THE WALL....Here's the latest on those large concrete things the U.S. Army is building in Baghdad:
U.S. and Iraqi military officials scrambling to deflect criticism of a wall being erected to separate a volatile Sunni Muslim neighborhood from surrounding Shiite areas insisted Monday that the structure is not a wall at all. It's a barrier.

....Prime Minister Nouri Maliki, a Shiite, said Sunday night that he opposed the project and had ordered it halted.

But Iraqi military spokesman Brig. Gen. Qassim Musawi said at a news conference Monday that the project would go on and said Maliki had supported the barrier idea.
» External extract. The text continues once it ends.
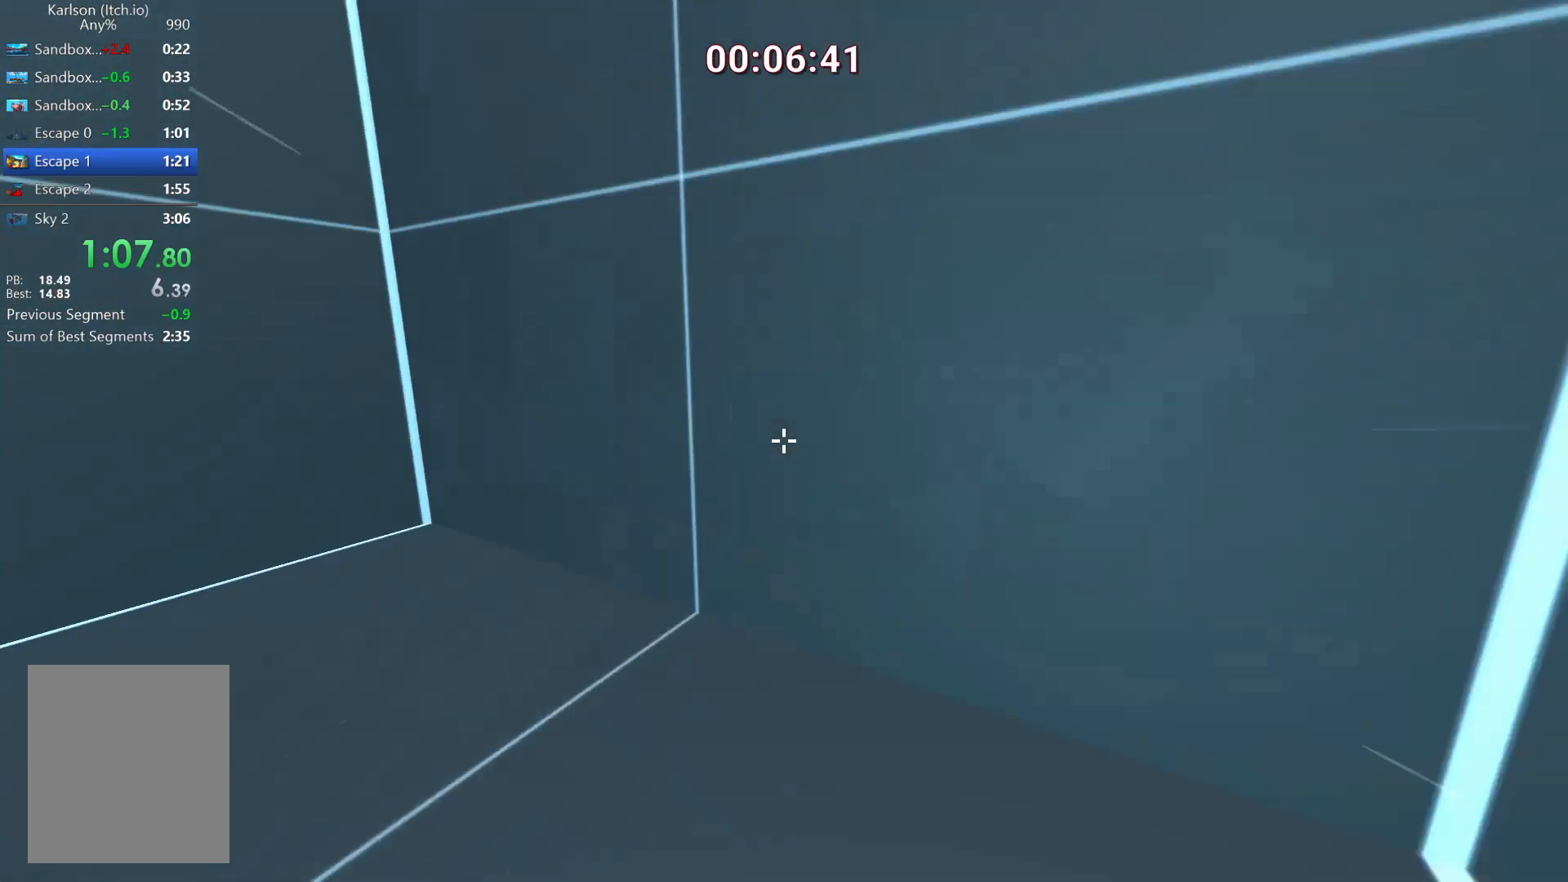
{"keys": ["d", "space", "w"], "mouse": [], "events": [[83, "d", "down"]]}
Opposition arose after exaggerated media reports making the structure sound like the Berlin Wall, the Great Wall of China or the barrier being built by Israel in and around the West Bank, he said.

"There's a difference between constructing a security barrier and a security wall," said an infuriated Musawi. "Some media said the security forces will construct a security wall. This is inaccurate and groundless. As I said, these will be barriers."
Musawi's distinction between a "wall" and a "barrier" — especially when it's 12 feet high, constructed of 2,000 pound concrete blocks, and runs three miles with only one public exit point — is obviously specious. And it was the U.S. Army that started the whole "Great Wall" meme anyway.

Nonetheless, Musawi is almost certainly telling the truth when he says that Maliki originally supported the idea and is now folding in the face of public outcry. Whether he's right to fold like that is almost irrelevant. Either it was a good idea but Maliki didn't bother building support for the barrier among local leaders, or it was a bad idea and he never should have gone along with it in the first place. If he now flips again and allows the construction to go forward after "consulting" with American military commanders, his remaining credibility will be somewhere south of zero.

Can progress be made in Iraq without credible leardership? The question answers itself. A new military strategy and a few extra battalions in Baghdad do nothing to change that.